┌──

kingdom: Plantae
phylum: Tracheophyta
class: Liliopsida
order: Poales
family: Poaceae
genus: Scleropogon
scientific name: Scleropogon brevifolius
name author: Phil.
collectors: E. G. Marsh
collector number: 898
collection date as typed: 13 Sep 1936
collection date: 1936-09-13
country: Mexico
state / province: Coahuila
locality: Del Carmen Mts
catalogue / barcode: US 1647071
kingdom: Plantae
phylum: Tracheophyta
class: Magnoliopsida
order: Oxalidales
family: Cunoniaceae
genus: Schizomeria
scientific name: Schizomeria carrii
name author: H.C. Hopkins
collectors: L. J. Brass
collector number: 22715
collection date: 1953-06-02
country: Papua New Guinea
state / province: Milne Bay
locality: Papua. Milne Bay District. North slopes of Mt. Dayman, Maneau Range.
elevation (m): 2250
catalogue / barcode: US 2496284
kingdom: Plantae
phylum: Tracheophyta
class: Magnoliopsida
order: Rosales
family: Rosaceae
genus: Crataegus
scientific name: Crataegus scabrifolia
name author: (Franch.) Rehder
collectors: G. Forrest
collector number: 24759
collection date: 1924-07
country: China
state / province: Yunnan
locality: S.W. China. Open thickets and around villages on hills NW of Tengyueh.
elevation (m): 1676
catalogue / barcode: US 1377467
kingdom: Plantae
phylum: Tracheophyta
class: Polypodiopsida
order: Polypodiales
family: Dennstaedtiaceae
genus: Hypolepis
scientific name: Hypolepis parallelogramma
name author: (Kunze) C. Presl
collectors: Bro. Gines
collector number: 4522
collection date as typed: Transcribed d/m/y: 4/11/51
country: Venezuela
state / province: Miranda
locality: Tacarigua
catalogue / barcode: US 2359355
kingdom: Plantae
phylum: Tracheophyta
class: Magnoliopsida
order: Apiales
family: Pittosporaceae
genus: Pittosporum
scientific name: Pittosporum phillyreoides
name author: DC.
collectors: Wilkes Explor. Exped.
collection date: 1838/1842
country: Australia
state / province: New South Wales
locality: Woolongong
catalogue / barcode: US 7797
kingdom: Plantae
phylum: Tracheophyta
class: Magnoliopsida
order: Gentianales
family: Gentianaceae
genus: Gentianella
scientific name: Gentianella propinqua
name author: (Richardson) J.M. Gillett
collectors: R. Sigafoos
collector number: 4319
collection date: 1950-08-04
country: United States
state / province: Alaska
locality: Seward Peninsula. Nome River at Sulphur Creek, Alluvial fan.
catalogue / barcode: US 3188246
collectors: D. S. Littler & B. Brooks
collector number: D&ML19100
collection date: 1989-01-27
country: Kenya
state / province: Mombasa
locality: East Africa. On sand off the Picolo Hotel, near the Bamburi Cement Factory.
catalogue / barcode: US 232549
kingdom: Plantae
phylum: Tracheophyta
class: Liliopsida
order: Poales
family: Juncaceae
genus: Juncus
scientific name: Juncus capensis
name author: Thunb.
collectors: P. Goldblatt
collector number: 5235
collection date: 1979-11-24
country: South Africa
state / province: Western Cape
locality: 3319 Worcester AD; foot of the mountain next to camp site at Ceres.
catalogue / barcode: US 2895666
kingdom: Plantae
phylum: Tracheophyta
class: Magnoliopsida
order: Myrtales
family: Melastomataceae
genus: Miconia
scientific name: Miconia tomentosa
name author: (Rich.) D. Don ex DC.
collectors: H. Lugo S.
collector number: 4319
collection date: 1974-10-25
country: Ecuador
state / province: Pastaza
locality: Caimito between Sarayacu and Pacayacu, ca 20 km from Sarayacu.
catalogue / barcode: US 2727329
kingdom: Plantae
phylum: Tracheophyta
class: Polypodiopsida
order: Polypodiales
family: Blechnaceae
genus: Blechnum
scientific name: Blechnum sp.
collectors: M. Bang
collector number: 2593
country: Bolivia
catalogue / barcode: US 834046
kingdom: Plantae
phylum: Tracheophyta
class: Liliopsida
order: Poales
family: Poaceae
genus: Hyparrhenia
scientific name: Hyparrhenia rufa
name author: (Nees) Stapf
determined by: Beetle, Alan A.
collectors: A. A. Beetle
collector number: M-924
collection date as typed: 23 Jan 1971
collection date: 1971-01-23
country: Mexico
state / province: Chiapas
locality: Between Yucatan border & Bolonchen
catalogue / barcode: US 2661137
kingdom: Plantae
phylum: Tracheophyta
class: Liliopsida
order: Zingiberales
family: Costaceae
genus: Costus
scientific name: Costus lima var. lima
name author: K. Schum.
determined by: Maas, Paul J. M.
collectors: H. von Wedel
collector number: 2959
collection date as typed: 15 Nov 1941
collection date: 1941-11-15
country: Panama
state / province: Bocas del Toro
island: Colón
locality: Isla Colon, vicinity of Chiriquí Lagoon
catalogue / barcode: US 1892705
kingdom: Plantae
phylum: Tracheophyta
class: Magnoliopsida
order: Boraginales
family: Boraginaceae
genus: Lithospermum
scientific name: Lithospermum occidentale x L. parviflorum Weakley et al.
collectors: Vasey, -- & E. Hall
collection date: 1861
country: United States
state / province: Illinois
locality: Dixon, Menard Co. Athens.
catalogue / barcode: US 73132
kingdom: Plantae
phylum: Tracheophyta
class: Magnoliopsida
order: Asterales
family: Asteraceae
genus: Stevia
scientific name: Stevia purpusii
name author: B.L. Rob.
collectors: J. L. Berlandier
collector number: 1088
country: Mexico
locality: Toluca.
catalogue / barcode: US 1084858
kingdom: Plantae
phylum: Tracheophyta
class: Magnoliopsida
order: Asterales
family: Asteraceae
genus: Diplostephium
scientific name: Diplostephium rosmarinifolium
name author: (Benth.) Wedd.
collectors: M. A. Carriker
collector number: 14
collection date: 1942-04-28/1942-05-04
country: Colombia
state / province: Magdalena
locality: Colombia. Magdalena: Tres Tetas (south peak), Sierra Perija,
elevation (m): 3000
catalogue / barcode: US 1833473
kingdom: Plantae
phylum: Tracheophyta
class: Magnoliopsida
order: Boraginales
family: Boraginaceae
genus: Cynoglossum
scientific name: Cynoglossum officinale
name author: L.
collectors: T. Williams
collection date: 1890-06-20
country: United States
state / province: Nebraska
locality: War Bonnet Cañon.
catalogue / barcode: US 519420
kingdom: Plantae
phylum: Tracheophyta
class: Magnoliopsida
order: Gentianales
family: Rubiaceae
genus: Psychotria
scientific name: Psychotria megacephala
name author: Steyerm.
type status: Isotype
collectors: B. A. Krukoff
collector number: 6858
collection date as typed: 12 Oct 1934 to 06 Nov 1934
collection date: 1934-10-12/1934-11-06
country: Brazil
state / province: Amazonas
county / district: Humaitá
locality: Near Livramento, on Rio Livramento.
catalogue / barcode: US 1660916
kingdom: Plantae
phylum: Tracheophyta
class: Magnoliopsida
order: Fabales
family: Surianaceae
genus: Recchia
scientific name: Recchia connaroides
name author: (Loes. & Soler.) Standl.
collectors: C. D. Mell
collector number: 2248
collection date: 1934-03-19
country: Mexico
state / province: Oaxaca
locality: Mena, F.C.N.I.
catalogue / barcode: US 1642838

└──

== What you need to do ==
Please reproduce every line of the listing above word for word, with nothing changed, added, or left out.

== Completed exercise ==
kingdom: Plantae
phylum: Tracheophyta
class: Liliopsida
order: Poales
family: Poaceae
genus: Scleropogon
scientific name: Scleropogon brevifolius
name author: Phil.
collectors: E. G. Marsh
collector number: 898
collection date as typed: 13 Sep 1936
collection date: 1936-09-13
country: Mexico
state / province: Coahuila
locality: Del Carmen Mts
catalogue / barcode: US 1647071
kingdom: Plantae
phylum: Tracheophyta
class: Magnoliopsida
order: Oxalidales
family: Cunoniaceae
genus: Schizomeria
scientific name: Schizomeria carrii
name author: H.C. Hopkins
collectors: L. J. Brass
collector number: 22715
collection date: 1953-06-02
country: Papua New Guinea
state / province: Milne Bay
locality: Papua. Milne Bay District. North slopes of Mt. Dayman, Maneau Range.
elevation (m): 2250
catalogue / barcode: US 2496284
kingdom: Plantae
phylum: Tracheophyta
class: Magnoliopsida
order: Rosales
family: Rosaceae
genus: Crataegus
scientific name: Crataegus scabrifolia
name author: (Franch.) Rehder
collectors: G. Forrest
collector number: 24759
collection date: 1924-07
country: China
state / province: Yunnan
locality: S.W. China. Open thickets and around villages on hills NW of Tengyueh.
elevation (m): 1676
catalogue / barcode: US 1377467
kingdom: Plantae
phylum: Tracheophyta
class: Polypodiopsida
order: Polypodiales
family: Dennstaedtiaceae
genus: Hypolepis
scientific name: Hypolepis parallelogramma
name author: (Kunze) C. Presl
collectors: Bro. Gines
collector number: 4522
collection date as typed: Transcribed d/m/y: 4/11/51
country: Venezuela
state / province: Miranda
locality: Tacarigua
catalogue / barcode: US 2359355
kingdom: Plantae
phylum: Tracheophyta
class: Magnoliopsida
order: Apiales
family: Pittosporaceae
genus: Pittosporum
scientific name: Pittosporum phillyreoides
name author: DC.
collectors: Wilkes Explor. Exped.
collection date: 1838/1842
country: Australia
state / province: New South Wales
locality: Woolongong
catalogue / barcode: US 7797
kingdom: Plantae
phylum: Tracheophyta
class: Magnoliopsida
order: Gentianales
family: Gentianaceae
genus: Gentianella
scientific name: Gentianella propinqua
name author: (Richardson) J.M. Gillett
collectors: R. Sigafoos
collector number: 4319
collection date: 1950-08-04
country: United States
state / province: Alaska
locality: Seward Peninsula. Nome River at Sulphur Creek, Alluvial fan.
catalogue / barcode: US 3188246
collectors: D. S. Littler & B. Brooks
collector number: D&ML19100
collection date: 1989-01-27
country: Kenya
state / province: Mombasa
locality: East Africa. On sand off the Picolo Hotel, near the Bamburi Cement Factory.
catalogue / barcode: US 232549
kingdom: Plantae
phylum: Tracheophyta
class: Liliopsida
order: Poales
family: Juncaceae
genus: Juncus
scientific name: Juncus capensis
name author: Thunb.
collectors: P. Goldblatt
collector number: 5235
collection date: 1979-11-24
country: South Africa
state / province: Western Cape
locality: 3319 Worcester AD; foot of the mountain next to camp site at Ceres.
catalogue / barcode: US 2895666
kingdom: Plantae
phylum: Tracheophyta
class: Magnoliopsida
order: Myrtales
family: Melastomataceae
genus: Miconia
scientific name: Miconia tomentosa
name author: (Rich.) D. Don ex DC.
collectors: H. Lugo S.
collector number: 4319
collection date: 1974-10-25
country: Ecuador
state / province: Pastaza
locality: Caimito between Sarayacu and Pacayacu, ca 20 km from Sarayacu.
catalogue / barcode: US 2727329
kingdom: Plantae
phylum: Tracheophyta
class: Polypodiopsida
order: Polypodiales
family: Blechnaceae
genus: Blechnum
scientific name: Blechnum sp.
collectors: M. Bang
collector number: 2593
country: Bolivia
catalogue / barcode: US 834046
kingdom: Plantae
phylum: Tracheophyta
class: Liliopsida
order: Poales
family: Poaceae
genus: Hyparrhenia
scientific name: Hyparrhenia rufa
name author: (Nees) Stapf
determined by: Beetle, Alan A.
collectors: A. A. Beetle
collector number: M-924
collection date as typed: 23 Jan 1971
collection date: 1971-01-23
country: Mexico
state / province: Chiapas
locality: Between Yucatan border & Bolonchen
catalogue / barcode: US 2661137
kingdom: Plantae
phylum: Tracheophyta
class: Liliopsida
order: Zingiberales
family: Costaceae
genus: Costus
scientific name: Costus lima var. lima
name author: K. Schum.
determined by: Maas, Paul J. M.
collectors: H. von Wedel
collector number: 2959
collection date as typed: 15 Nov 1941
collection date: 1941-11-15
country: Panama
state / province: Bocas del Toro
island: Colón
locality: Isla Colon, vicinity of Chiriquí Lagoon
catalogue / barcode: US 1892705
kingdom: Plantae
phylum: Tracheophyta
class: Magnoliopsida
order: Boraginales
family: Boraginaceae
genus: Lithospermum
scientific name: Lithospermum occidentale x L. parviflorum Weakley et al.
collectors: Vasey, -- & E. Hall
collection date: 1861
country: United States
state / province: Illinois
locality: Dixon, Menard Co. Athens.
catalogue / barcode: US 73132
kingdom: Plantae
phylum: Tracheophyta
class: Magnoliopsida
order: Asterales
family: Asteraceae
genus: Stevia
scientific name: Stevia purpusii
name author: B.L. Rob.
collectors: J. L. Berlandier
collector number: 1088
country: Mexico
locality: Toluca.
catalogue / barcode: US 1084858
kingdom: Plantae
phylum: Tracheophyta
class: Magnoliopsida
order: Asterales
family: Asteraceae
genus: Diplostephium
scientific name: Diplostephium rosmarinifolium
name author: (Benth.) Wedd.
collectors: M. A. Carriker
collector number: 14
collection date: 1942-04-28/1942-05-04
country: Colombia
state / province: Magdalena
locality: Colombia. Magdalena: Tres Tetas (south peak), Sierra Perija,
elevation (m): 3000
catalogue / barcode: US 1833473
kingdom: Plantae
phylum: Tracheophyta
class: Magnoliopsida
order: Boraginales
family: Boraginaceae
genus: Cynoglossum
scientific name: Cynoglossum officinale
name author: L.
collectors: T. Williams
collection date: 1890-06-20
country: United States
state / province: Nebraska
locality: War Bonnet Cañon.
catalogue / barcode: US 519420
kingdom: Plantae
phylum: Tracheophyta
class: Magnoliopsida
order: Gentianales
family: Rubiaceae
genus: Psychotria
scientific name: Psychotria megacephala
name author: Steyerm.
type status: Isotype
collectors: B. A. Krukoff
collector number: 6858
collection date as typed: 12 Oct 1934 to 06 Nov 1934
collection date: 1934-10-12/1934-11-06
country: Brazil
state / province: Amazonas
county / district: Humaitá
locality: Near Livramento, on Rio Livramento.
catalogue / barcode: US 1660916
kingdom: Plantae
phylum: Tracheophyta
class: Magnoliopsida
order: Fabales
family: Surianaceae
genus: Recchia
scientific name: Recchia connaroides
name author: (Loes. & Soler.) Standl.
collectors: C. D. Mell
collector number: 2248
collection date: 1934-03-19
country: Mexico
state / province: Oaxaca
locality: Mena, F.C.N.I.
catalogue / barcode: US 1642838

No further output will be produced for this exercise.